What the exercise asks: Output the complete listing exactly.

Task material:
[Start of Attachment]

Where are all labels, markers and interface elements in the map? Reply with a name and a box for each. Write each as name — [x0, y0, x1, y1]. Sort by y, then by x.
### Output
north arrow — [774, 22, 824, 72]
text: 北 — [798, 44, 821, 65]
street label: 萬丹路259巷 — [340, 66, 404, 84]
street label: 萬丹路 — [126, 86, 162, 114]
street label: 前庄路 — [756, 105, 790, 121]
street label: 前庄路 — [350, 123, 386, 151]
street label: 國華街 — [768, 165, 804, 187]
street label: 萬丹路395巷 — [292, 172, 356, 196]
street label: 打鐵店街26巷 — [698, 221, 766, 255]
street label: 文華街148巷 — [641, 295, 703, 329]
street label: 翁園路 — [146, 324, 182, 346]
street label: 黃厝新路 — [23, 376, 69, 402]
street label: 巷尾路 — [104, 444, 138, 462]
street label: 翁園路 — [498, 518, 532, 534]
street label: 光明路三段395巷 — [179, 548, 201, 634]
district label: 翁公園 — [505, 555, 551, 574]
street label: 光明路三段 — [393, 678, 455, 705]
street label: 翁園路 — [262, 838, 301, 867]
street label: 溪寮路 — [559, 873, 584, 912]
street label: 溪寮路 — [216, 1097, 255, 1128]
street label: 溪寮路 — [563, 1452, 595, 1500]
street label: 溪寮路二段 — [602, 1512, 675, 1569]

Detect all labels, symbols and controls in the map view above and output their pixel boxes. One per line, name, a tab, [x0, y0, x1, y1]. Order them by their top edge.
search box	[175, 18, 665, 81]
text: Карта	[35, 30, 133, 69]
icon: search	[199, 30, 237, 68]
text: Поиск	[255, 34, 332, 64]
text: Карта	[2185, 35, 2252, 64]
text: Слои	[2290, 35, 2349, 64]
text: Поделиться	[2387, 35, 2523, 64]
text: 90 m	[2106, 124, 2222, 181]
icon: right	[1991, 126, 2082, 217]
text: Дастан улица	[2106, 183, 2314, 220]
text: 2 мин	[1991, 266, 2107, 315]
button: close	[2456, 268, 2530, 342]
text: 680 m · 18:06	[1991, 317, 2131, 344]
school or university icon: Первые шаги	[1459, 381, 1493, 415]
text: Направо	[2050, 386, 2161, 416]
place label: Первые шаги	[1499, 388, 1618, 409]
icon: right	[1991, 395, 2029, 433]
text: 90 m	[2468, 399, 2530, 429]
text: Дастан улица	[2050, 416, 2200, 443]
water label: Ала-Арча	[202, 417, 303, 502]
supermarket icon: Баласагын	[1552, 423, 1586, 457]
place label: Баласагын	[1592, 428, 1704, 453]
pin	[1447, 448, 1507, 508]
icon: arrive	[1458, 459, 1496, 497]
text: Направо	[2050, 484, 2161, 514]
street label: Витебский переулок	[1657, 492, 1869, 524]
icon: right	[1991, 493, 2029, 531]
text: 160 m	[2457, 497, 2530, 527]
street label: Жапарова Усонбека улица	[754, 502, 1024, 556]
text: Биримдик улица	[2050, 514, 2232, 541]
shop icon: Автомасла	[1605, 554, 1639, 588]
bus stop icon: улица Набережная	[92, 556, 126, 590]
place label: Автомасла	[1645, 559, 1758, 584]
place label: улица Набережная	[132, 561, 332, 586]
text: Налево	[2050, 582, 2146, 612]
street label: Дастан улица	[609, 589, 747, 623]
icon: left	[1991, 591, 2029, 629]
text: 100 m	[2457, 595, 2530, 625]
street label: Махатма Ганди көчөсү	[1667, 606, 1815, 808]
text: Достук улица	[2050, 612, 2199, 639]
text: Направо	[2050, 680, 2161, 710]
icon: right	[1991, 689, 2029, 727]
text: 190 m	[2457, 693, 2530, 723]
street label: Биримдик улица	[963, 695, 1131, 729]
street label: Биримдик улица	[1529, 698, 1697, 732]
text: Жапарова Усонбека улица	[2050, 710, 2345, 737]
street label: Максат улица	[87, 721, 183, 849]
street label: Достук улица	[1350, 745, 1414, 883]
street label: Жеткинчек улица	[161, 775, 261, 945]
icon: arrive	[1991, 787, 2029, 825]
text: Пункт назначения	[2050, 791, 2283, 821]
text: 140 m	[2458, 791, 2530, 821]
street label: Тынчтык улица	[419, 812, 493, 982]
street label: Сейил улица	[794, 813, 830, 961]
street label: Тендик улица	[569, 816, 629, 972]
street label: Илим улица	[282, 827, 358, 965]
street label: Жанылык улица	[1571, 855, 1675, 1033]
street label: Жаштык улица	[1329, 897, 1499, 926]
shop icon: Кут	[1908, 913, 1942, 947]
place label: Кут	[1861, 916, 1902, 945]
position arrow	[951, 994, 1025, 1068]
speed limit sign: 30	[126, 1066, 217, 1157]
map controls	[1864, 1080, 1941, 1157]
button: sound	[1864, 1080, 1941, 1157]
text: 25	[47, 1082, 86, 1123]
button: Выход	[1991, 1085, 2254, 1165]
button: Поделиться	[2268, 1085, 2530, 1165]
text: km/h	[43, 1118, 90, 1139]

[End of Attachment]

Answer:
Where are all labels, markers and interface elements in the map? Reply with a name and a box for each. Write each as name — [x0, y0, x1, y1]. Sort by y, then by x.
### Output
north arrow — [774, 22, 824, 72]
text: 北 — [798, 44, 821, 65]
street label: 萬丹路259巷 — [340, 66, 404, 84]
street label: 萬丹路 — [126, 86, 162, 114]
street label: 前庄路 — [756, 105, 790, 121]
street label: 前庄路 — [350, 123, 386, 151]
street label: 國華街 — [768, 165, 804, 187]
street label: 萬丹路395巷 — [292, 172, 356, 196]
street label: 打鐵店街26巷 — [698, 221, 766, 255]
street label: 文華街148巷 — [641, 295, 703, 329]
street label: 翁園路 — [146, 324, 182, 346]
street label: 黃厝新路 — [23, 376, 69, 402]
street label: 巷尾路 — [104, 444, 138, 462]
street label: 翁園路 — [498, 518, 532, 534]
street label: 光明路三段395巷 — [179, 548, 201, 634]
district label: 翁公園 — [505, 555, 551, 574]
street label: 光明路三段 — [393, 678, 455, 705]
street label: 翁園路 — [262, 838, 301, 867]
street label: 溪寮路 — [559, 873, 584, 912]
street label: 溪寮路 — [216, 1097, 255, 1128]
street label: 溪寮路 — [563, 1452, 595, 1500]
street label: 溪寮路二段 — [602, 1512, 675, 1569]

Detect all labels, symbols and controls in the map view above and output their pixel boxes. One per line, name, a tab, [x0, y0, x1, y1]. Order them by their top edge.
search box	[175, 18, 665, 81]
text: Карта	[35, 30, 133, 69]
icon: search	[199, 30, 237, 68]
text: Поиск	[255, 34, 332, 64]
text: Карта	[2185, 35, 2252, 64]
text: Слои	[2290, 35, 2349, 64]
text: Поделиться	[2387, 35, 2523, 64]
text: 90 m	[2106, 124, 2222, 181]
icon: right	[1991, 126, 2082, 217]
text: Дастан улица	[2106, 183, 2314, 220]
text: 2 мин	[1991, 266, 2107, 315]
button: close	[2456, 268, 2530, 342]
text: 680 m · 18:06	[1991, 317, 2131, 344]
school or university icon: Первые шаги	[1459, 381, 1493, 415]
text: Направо	[2050, 386, 2161, 416]
place label: Первые шаги	[1499, 388, 1618, 409]
icon: right	[1991, 395, 2029, 433]
text: 90 m	[2468, 399, 2530, 429]
text: Дастан улица	[2050, 416, 2200, 443]
water label: Ала-Арча	[202, 417, 303, 502]
supermarket icon: Баласагын	[1552, 423, 1586, 457]
place label: Баласагын	[1592, 428, 1704, 453]
pin	[1447, 448, 1507, 508]
icon: arrive	[1458, 459, 1496, 497]
text: Направо	[2050, 484, 2161, 514]
street label: Витебский переулок	[1657, 492, 1869, 524]
icon: right	[1991, 493, 2029, 531]
text: 160 m	[2457, 497, 2530, 527]
street label: Жапарова Усонбека улица	[754, 502, 1024, 556]
text: Биримдик улица	[2050, 514, 2232, 541]
shop icon: Автомасла	[1605, 554, 1639, 588]
bus stop icon: улица Набережная	[92, 556, 126, 590]
place label: Автомасла	[1645, 559, 1758, 584]
place label: улица Набережная	[132, 561, 332, 586]
text: Налево	[2050, 582, 2146, 612]
street label: Дастан улица	[609, 589, 747, 623]
icon: left	[1991, 591, 2029, 629]
text: 100 m	[2457, 595, 2530, 625]
street label: Махатма Ганди көчөсү	[1667, 606, 1815, 808]
text: Достук улица	[2050, 612, 2199, 639]
text: Направо	[2050, 680, 2161, 710]
icon: right	[1991, 689, 2029, 727]
text: 190 m	[2457, 693, 2530, 723]
street label: Биримдик улица	[963, 695, 1131, 729]
street label: Биримдик улица	[1529, 698, 1697, 732]
text: Жапарова Усонбека улица	[2050, 710, 2345, 737]
street label: Максат улица	[87, 721, 183, 849]
street label: Достук улица	[1350, 745, 1414, 883]
street label: Жеткинчек улица	[161, 775, 261, 945]
icon: arrive	[1991, 787, 2029, 825]
text: Пункт назначения	[2050, 791, 2283, 821]
text: 140 m	[2458, 791, 2530, 821]
street label: Тынчтык улица	[419, 812, 493, 982]
street label: Сейил улица	[794, 813, 830, 961]
street label: Тендик улица	[569, 816, 629, 972]
street label: Илим улица	[282, 827, 358, 965]
street label: Жанылык улица	[1571, 855, 1675, 1033]
street label: Жаштык улица	[1329, 897, 1499, 926]
shop icon: Кут	[1908, 913, 1942, 947]
place label: Кут	[1861, 916, 1902, 945]
position arrow	[951, 994, 1025, 1068]
speed limit sign: 30	[126, 1066, 217, 1157]
map controls	[1864, 1080, 1941, 1157]
button: sound	[1864, 1080, 1941, 1157]
text: 25	[47, 1082, 86, 1123]
button: Выход	[1991, 1085, 2254, 1165]
button: Поделиться	[2268, 1085, 2530, 1165]
text: km/h	[43, 1118, 90, 1139]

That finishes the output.